Senate Republicans were quick to criticize the modest proposed increase for defense, with Minority Leader Mitch McConnell, Oklahoma’s Jim Inhofe, Florida’s Marco Rubio, South Carolina’s Lindsey Graham and Alabama’s Richard Shelby releasing a joint statement.
“Talk is cheap, but defending our country is not,” they said. “We can’t afford to fail in our constitutional responsibility to provide for the common defense. To keep America strong, we must balance domestic and defense spending priorities.”
The appropriations process was one of the few consistent success stories of former President Donald Trump’s tumultuous four-year tenure in office, but this year’s budget cycle is not governed by the formal spending caps of a broader outline. The lapse of those caps opens the door to more domestic spending favored by Biden and Democrats but invites a battle with Republicans over military accounts.
The Biden administration believes the caps, imposed by a long-abandoned 2011 budget deal, caused a decade of severe underinvestment in public services that the president is now trying to turn around with large increases that would mostly bypass national security programs.
The administration says the request would bring spending in line with historical averages. It seeks $769 billion in non-defense discretionary funding, about equal to the 30-year average relative to the overall U.S. economy.

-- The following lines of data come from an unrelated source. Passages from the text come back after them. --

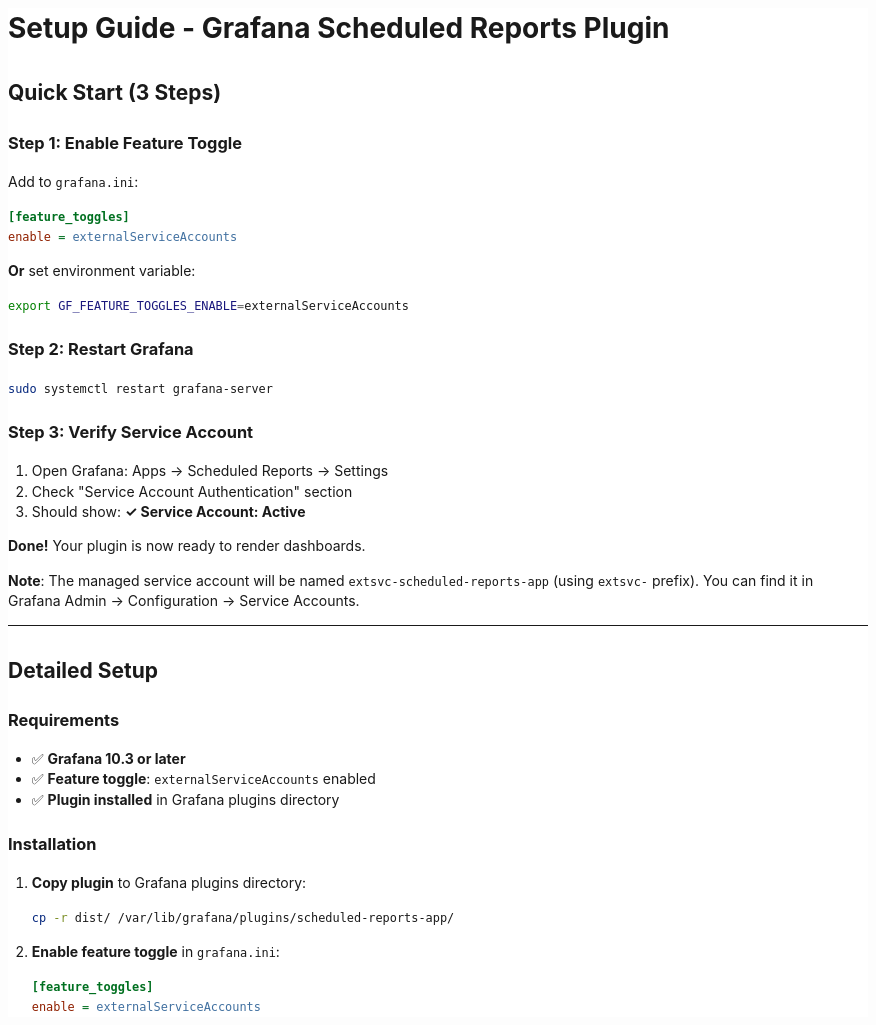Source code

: # Setup Guide - Grafana Scheduled Reports Plugin

## Quick Start (3 Steps)

### Step 1: Enable Feature Toggle

Add to `grafana.ini`:
```ini
[feature_toggles]
enable = externalServiceAccounts
```

**Or** set environment variable:
```bash
export GF_FEATURE_TOGGLES_ENABLE=externalServiceAccounts
```

### Step 2: Restart Grafana

```bash
sudo systemctl restart grafana-server
```

### Step 3: Verify Service Account

1. Open Grafana: Apps → Scheduled Reports → Settings
2. Check "Service Account Authentication" section
3. Should show: **✓ Service Account: Active**

**Done!** Your plugin is now ready to render dashboards.

**Note**: The managed service account will be named `extsvc-scheduled-reports-app` (using `extsvc-` prefix). You can find it in Grafana Admin → Configuration → Service Accounts.

---

## Detailed Setup

### Requirements

- ✅ **Grafana 10.3 or later**
- ✅ **Feature toggle**: `externalServiceAccounts` enabled
- ✅ **Plugin installed** in Grafana plugins directory

### Installation

1. **Copy plugin** to Grafana plugins directory:
   ```bash
   cp -r dist/ /var/lib/grafana/plugins/scheduled-reports-app/
   ```

2. **Enable feature toggle** in `grafana.ini`:
   ```ini
   [feature_toggles]
   enable = externalServiceAccounts
   ```
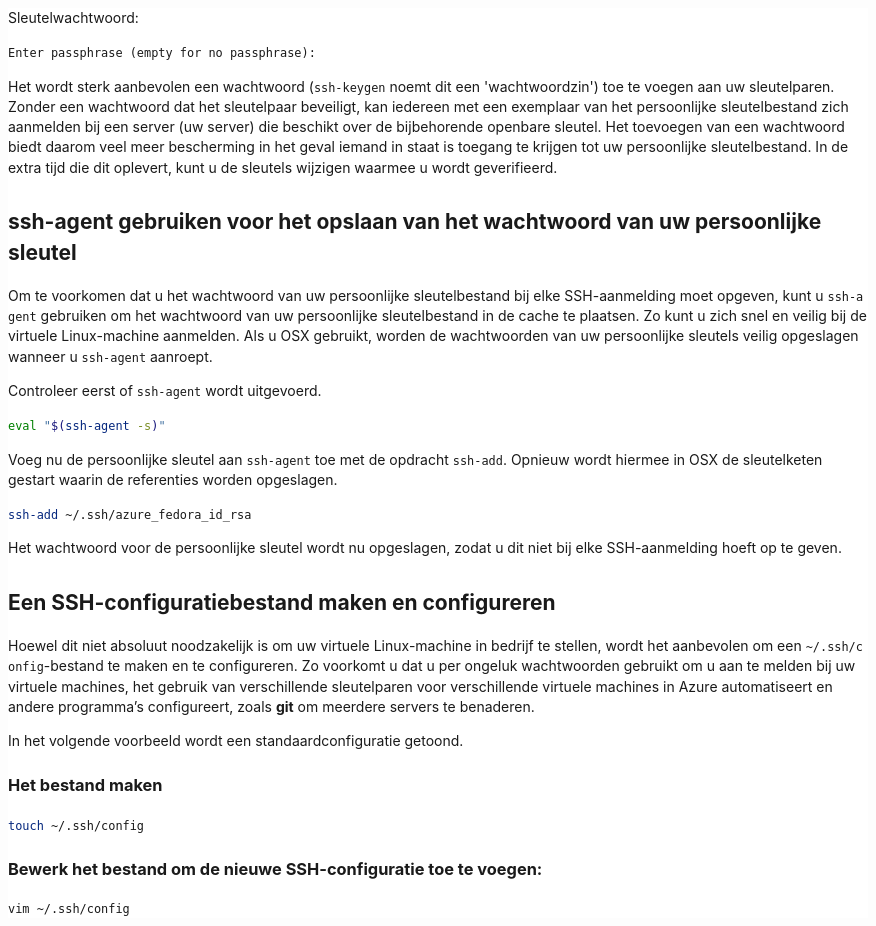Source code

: Sleutelwachtwoord:

`Enter passphrase (empty for no passphrase):`

Het wordt sterk aanbevolen een wachtwoord (`ssh-keygen` noemt dit een 'wachtwoordzin') toe te voegen aan uw sleutelparen. Zonder een wachtwoord dat het sleutelpaar beveiligt, kan iedereen met een exemplaar van het persoonlijke sleutelbestand zich aanmelden bij een server (uw server) die beschikt over de bijbehorende openbare sleutel. Het toevoegen van een wachtwoord biedt daarom veel meer bescherming in het geval iemand in staat is toegang te krijgen tot uw persoonlijke sleutelbestand. In de extra tijd die dit oplevert, kunt u de sleutels wijzigen waarmee u wordt geverifieerd.

## ssh-agent gebruiken voor het opslaan van het wachtwoord van uw persoonlijke sleutel

Om te voorkomen dat u het wachtwoord van uw persoonlijke sleutelbestand bij elke SSH-aanmelding moet opgeven, kunt u `ssh-agent` gebruiken om het wachtwoord van uw persoonlijke sleutelbestand in de cache te plaatsen. Zo kunt u zich snel en veilig bij de virtuele Linux-machine aanmelden.  Als u OSX gebruikt, worden de wachtwoorden van uw persoonlijke sleutels veilig opgeslagen wanneer u `ssh-agent` aanroept.

Controleer eerst of `ssh-agent` wordt uitgevoerd.

```bash
eval "$(ssh-agent -s)"
```

Voeg nu de persoonlijke sleutel aan `ssh-agent` toe met de opdracht `ssh-add`. Opnieuw wordt hiermee in OSX de sleutelketen gestart waarin de referenties worden opgeslagen.

```bash
ssh-add ~/.ssh/azure_fedora_id_rsa
```

Het wachtwoord voor de persoonlijke sleutel wordt nu opgeslagen, zodat u dit niet bij elke SSH-aanmelding hoeft op te geven.

## Een SSH-configuratiebestand maken en configureren

Hoewel dit niet absoluut noodzakelijk is om uw virtuele Linux-machine in bedrijf te stellen, wordt het aanbevolen om een `~/.ssh/config`-bestand te maken en te configureren. Zo voorkomt u dat u per ongeluk wachtwoorden gebruikt om u aan te melden bij uw virtuele machines, het gebruik van verschillende sleutelparen voor verschillende virtuele machines in Azure automatiseert en andere programma’s configureert, zoals **git** om meerdere servers te benaderen.

In het volgende voorbeeld wordt een standaardconfiguratie getoond.

### Het bestand maken

```bash
touch ~/.ssh/config
```

### Bewerk het bestand om de nieuwe SSH-configuratie toe te voegen:

```bash
vim ~/.ssh/config
```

Biden wants to increase the Education Department’s budget by a massive 40.8% to $102.8 billion, which includes an additional $20 billion in grants for high-poverty schools.
The Department of Health and Human Services would get a 23.1% boost to $133.7 billion. There would be additional funds to combat opioid addiction and for the Centers for Disease Control and Prevention, whose mission took on new urgency during the coronavirus pandemic. The administration is also asking for $6.5 billion to establish a biomedical research agency to address cancer, diabetes, Alzheimer’s and other diseases.

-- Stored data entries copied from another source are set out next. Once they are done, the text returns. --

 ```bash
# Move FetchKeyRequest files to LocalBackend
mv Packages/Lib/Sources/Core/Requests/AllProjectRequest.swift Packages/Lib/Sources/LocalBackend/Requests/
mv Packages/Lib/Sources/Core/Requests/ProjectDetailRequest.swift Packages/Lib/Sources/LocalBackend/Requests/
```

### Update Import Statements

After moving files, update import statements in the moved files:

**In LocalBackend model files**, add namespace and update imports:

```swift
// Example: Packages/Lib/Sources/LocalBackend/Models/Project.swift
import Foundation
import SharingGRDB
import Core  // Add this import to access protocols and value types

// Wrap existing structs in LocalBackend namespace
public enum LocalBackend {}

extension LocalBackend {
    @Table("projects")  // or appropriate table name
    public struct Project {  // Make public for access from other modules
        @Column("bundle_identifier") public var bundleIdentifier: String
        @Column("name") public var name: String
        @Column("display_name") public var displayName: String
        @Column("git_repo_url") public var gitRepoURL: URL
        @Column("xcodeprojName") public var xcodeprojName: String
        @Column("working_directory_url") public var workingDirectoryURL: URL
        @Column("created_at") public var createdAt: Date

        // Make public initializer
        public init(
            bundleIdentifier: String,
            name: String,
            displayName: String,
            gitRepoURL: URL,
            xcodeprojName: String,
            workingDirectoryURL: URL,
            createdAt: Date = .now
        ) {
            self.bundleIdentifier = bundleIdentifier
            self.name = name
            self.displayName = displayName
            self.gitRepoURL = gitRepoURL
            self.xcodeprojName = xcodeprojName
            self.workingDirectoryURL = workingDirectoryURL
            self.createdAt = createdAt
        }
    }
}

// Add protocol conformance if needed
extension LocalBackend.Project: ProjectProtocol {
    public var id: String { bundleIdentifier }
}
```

Biden is seeking a $14 billion increase across government agencies to address climate change. It’s part of a whole-of-government approach to the climate crisis that includes billions to boost environmental justice for communities near refineries, power plants and other hazardous sites.
Housing and Urban Development would get a 15.1% increase to $68.7 billion, primarily to provide housing vouchers for an additional 200,000 families. The administration also seeks more money for civil rights enforcement and addressing gun violence as a public health epidemic.
Passing the president’s plan as written through Congress is typically a long shot. Recent history and guaranteed conflicts with Republicans are likely to force lawmakers to put discretionary accounts on autopilot for months after the Sept. 30 expiration of the budget year.
The plan also details how the Biden administration will try to deal with the influx of arrivals at the U.S. southern border. It includes $861 million to invest in Central America to address the forces driving people to migrate to the United States. An additional $345 million would go to immigration services to resolve delays in years-long naturalization and asylum cases. The budget for the Executive Office of Immigration Review would jump 21% to $891 million in order to hire 100 new immigration judges and support teams to reduce the existing backlogs.
The president seeks modest increases for national security. Defense — the largest department in the discretionary plan — would get a 1.6% increase to $715 billion. Homeland Security would edge up 0.2% to $52 billion.
But the administration views diplomacy as a way to engage with the wider world. It’s pursuing a 12% increase in funding for the State Department and the U.S. Agency for International Development, taking their spending to $63.5 billion.
Friday’s request does not include plans for tax revenues or mandatory federal spending. Nor does it include the planned spending in Biden’s infrastructure plan. A fuller budget proposal will be released later this spring.